▸ Article:
START
Key words: Finite impulse response (FIR) filter • Novel carry save adder • Field-programmable gate array (FPGA) • Arithmetic efficiency

## **INTRODUCTION**

The research on low power VLSI design becomes wide spread area in modern world due to the need of portable, less weight, optimum speed and low power electronic devices. In our research, arithmetic optimization is performed in digital filters by reducing the required number of multipliers using fast FIR algorithm and novel carry save adder to speed up the addition operation. Many researches focused on the optimization of filter coefficients to reduce the number of multiplications which leads to reduced power consumption [1-3].

Reconfigurable FIR filters have been proposed in the literature to achieve low power consumption [4-6]. Though the frequency based fast Fourier transform (FFT) algorithm reduces the number of computations in FIR filter, the computational complexity is always high due to signal processing operations. In fast linear convolution method, computational complexity is reduced by strength reduction technique [7]. In the fast convolution algorithms, the long convolution is decomposed into small convolutions iteratively and Lagrange interpolation concept is applied to reduce the number of multiplications [8, 9]. In algorithmic strength reduction, the stronger multiplications are replaced by adders. Since optimizing the speed and area of the filter is the major design issue. We utilize the novel carry save adder to speed up the final addition operations in parallel multipliers.
END
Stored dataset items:
START
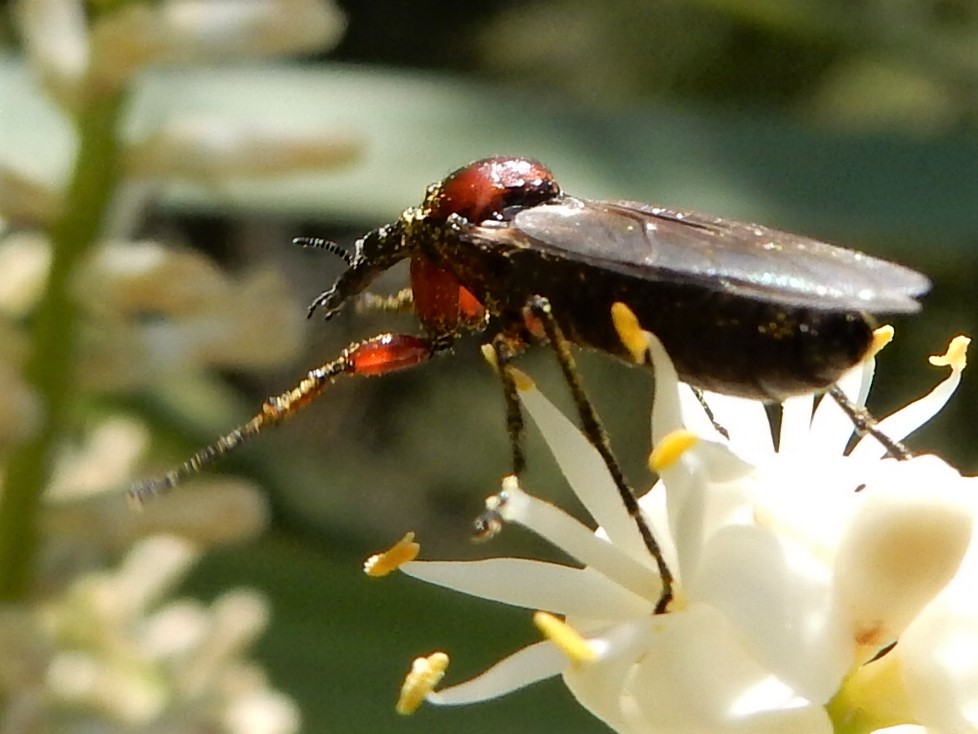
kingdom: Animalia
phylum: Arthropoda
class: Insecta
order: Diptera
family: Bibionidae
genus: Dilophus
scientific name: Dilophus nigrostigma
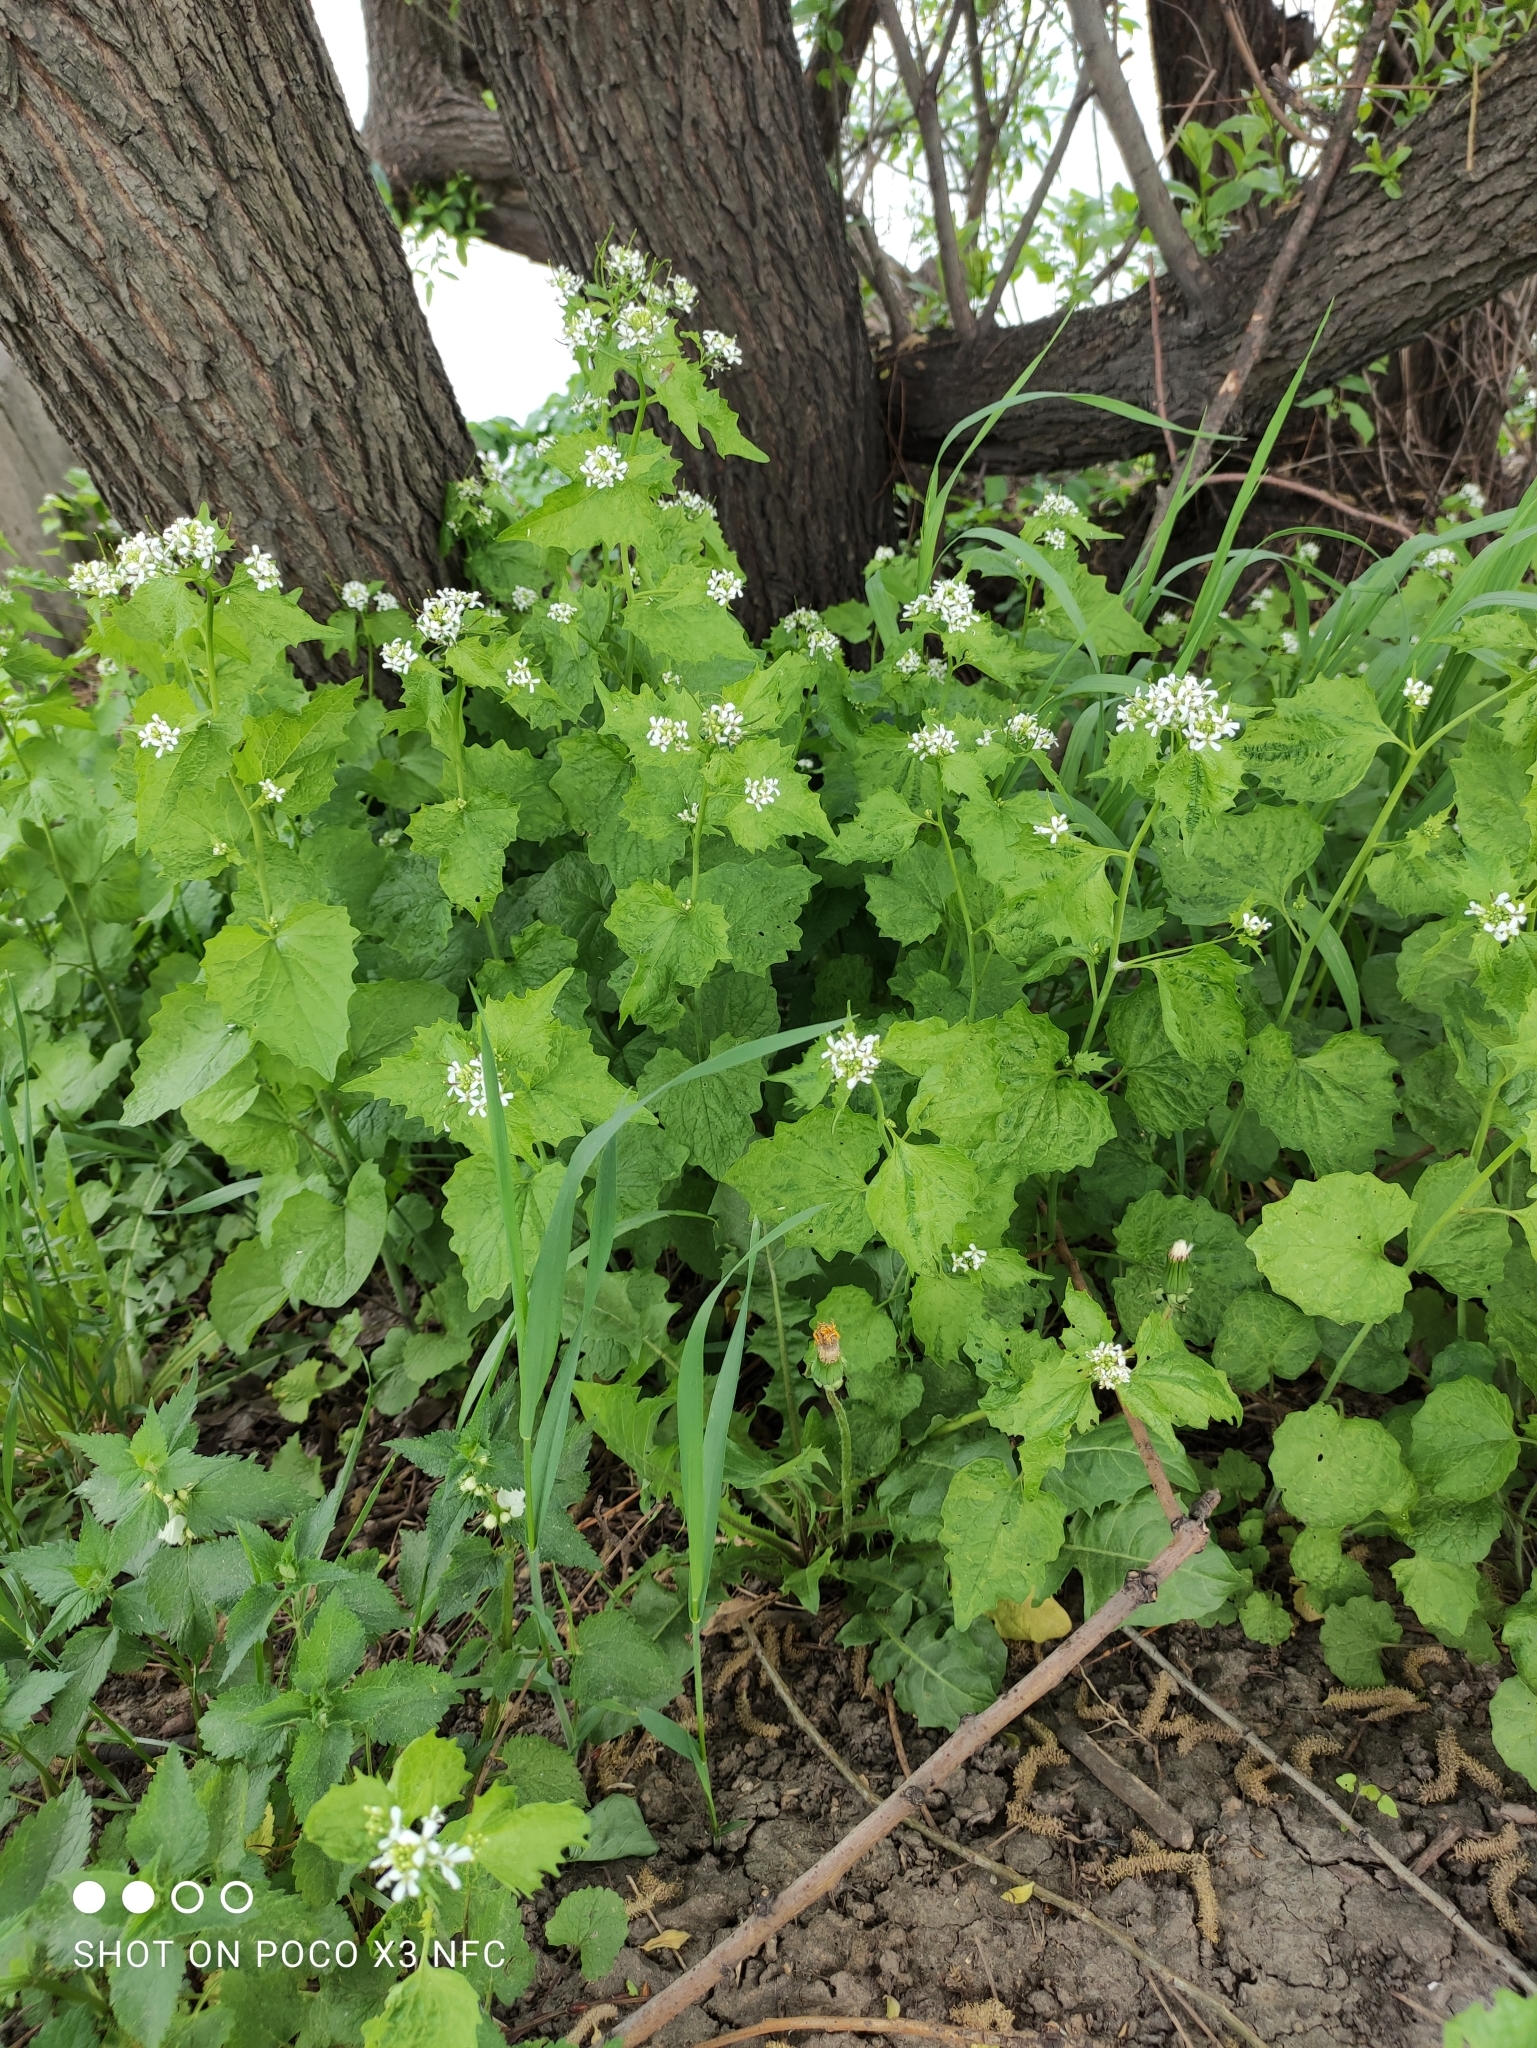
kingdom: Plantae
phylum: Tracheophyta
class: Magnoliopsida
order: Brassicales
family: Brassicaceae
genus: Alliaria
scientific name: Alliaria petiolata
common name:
END
▸ Task requirements:
a. Decide whether each statement agrees with the introduction on FIR filters. Answer yes or no for each and quote the words from the introduction that settle it.
(i) The research uses a novel carry save adder to speed up addition.
(ii) The FFT algorithm keeps the computational complexity of the FIR filter low.
(iii) In algorithmic strength reduction, adders take the place of the stronger multiplications.
b. Using the introduction on FIR filters, answer each question briefly.
(i) What does FPGA stand for in the key words?
(ii) What technique reduces computational complexity in the fast linear convolution method?
(iii) What concept is applied in the fast convolution algorithms to reduce the number of multiplications?

▸ Expected outputs:
a.
(i) Yes: "novel carry save adder to speed up the addition operation"
(ii) No: "the computational complexity is always high due to signal processing operations"
(iii) Yes: "the stronger multiplications are replaced by adders"

b.
(i) Field-programmable gate array
(ii) The strength reduction technique
(iii) The Lagrange interpolation concept